[RECORDS PROVIDED — start]
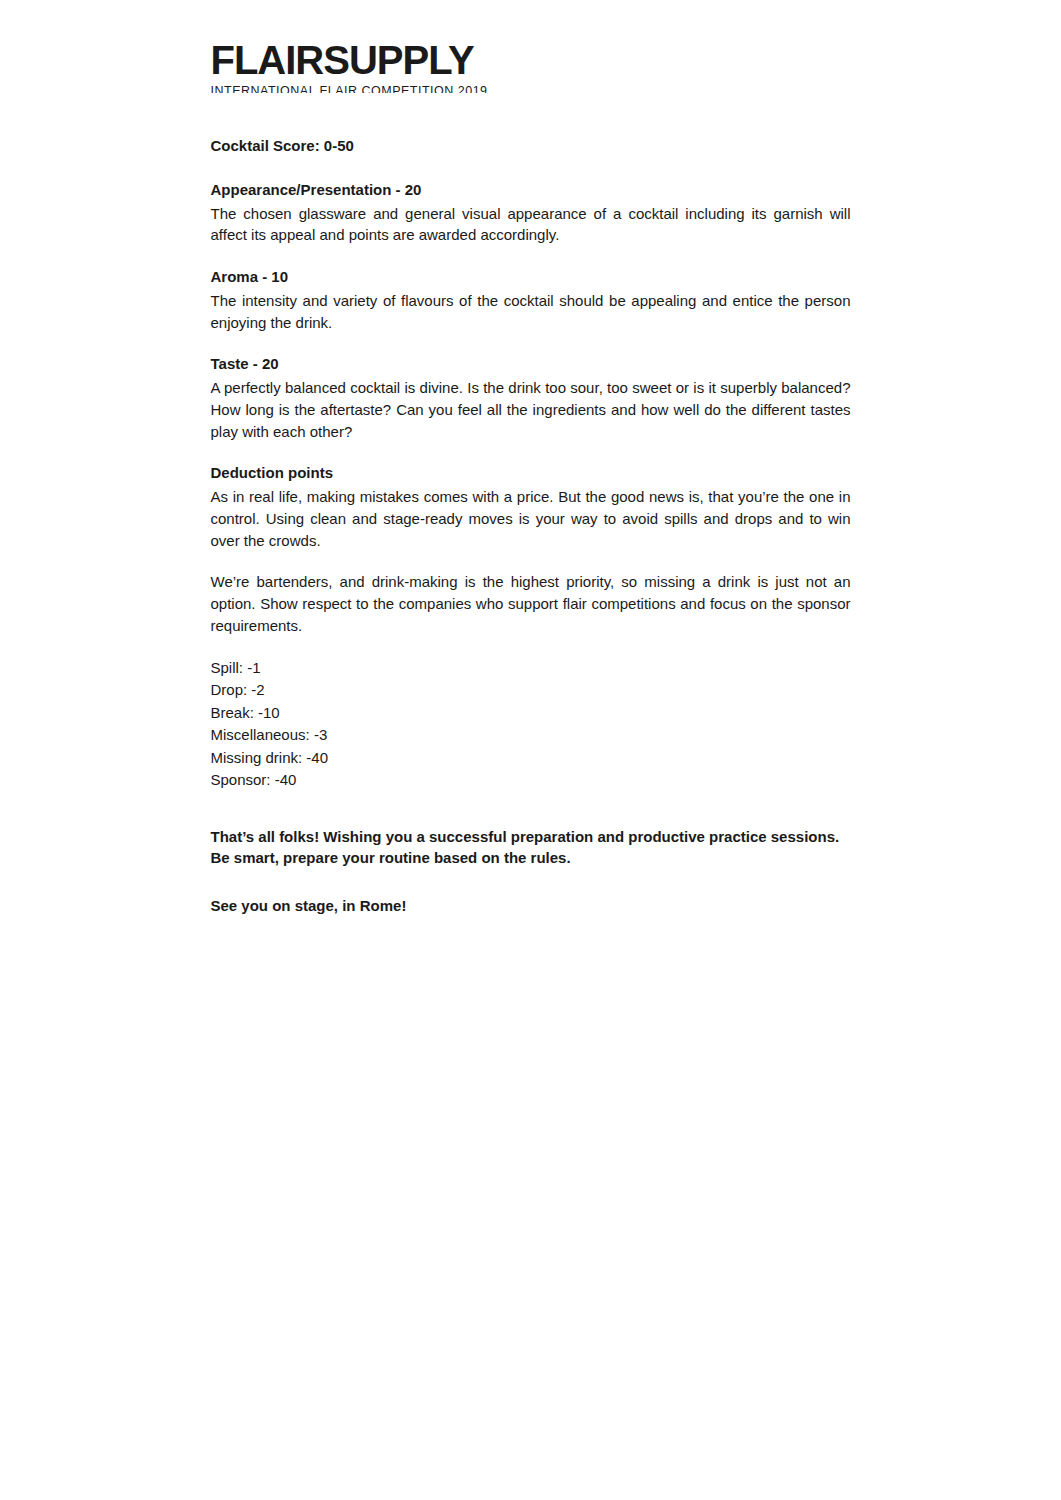FLAIRSUPPLY
INTERNATIONAL FLAIR COMPETITION 2019
Cocktail Score: 0-50
Appearance/Presentation - 20
The chosen glassware and general visual appearance of a cocktail including its garnish will affect its appeal and points are awarded accordingly.
Aroma - 10
The intensity and variety of flavours of the cocktail should be appealing and entice the person enjoying the drink.
Taste - 20
A perfectly balanced cocktail is divine. Is the drink too sour, too sweet or is it superbly balanced? How long is the aftertaste? Can you feel all the ingredients and how well do the different tastes play with each other?
Deduction points
As in real life, making mistakes comes with a price. But the good news is, that you’re the one in control. Using clean and stage-ready moves is your way to avoid spills and drops and to win over the crowds.
We’re bartenders, and drink-making is the highest priority, so missing a drink is just not an option. Show respect to the companies who support flair competitions and focus on the sponsor requirements.
Spill: -1
Drop: -2
Break: -10
Miscellaneous: -3
Missing drink: -40
Sponsor: -40
That’s all folks! Wishing you a successful preparation and productive practice sessions. Be smart, prepare your routine based on the rules.
See you on stage, in Rome!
[RECORDS PROVIDED — finish]
- AIM OF THE EXERCISE
Go through the material above and retype every line exactly, without the images.

- SOLUTION TO THIS EXERCISE
FLAIRSUPPLY
INTERNATIONAL FLAIR COMPETITION 2019
Cocktail Score: 0-50
Appearance/Presentation - 20
The chosen glassware and general visual appearance of a cocktail including its garnish will affect its appeal and points are awarded accordingly.
Aroma - 10
The intensity and variety of flavours of the cocktail should be appealing and entice the person enjoying the drink.
Taste - 20
A perfectly balanced cocktail is divine. Is the drink too sour, too sweet or is it superbly balanced? How long is the aftertaste? Can you feel all the ingredients and how well do the different tastes play with each other?
Deduction points
As in real life, making mistakes comes with a price. But the good news is, that you’re the one in control. Using clean and stage-ready moves is your way to avoid spills and drops and to win over the crowds.
We’re bartenders, and drink-making is the highest priority, so missing a drink is just not an option. Show respect to the companies who support flair competitions and focus on the sponsor requirements.
Spill: -1
Drop: -2
Break: -10
Miscellaneous: -3
Missing drink: -40
Sponsor: -40
That’s all folks! Wishing you a successful preparation and productive practice sessions. Be smart, prepare your routine based on the rules.
See you on stage, in Rome!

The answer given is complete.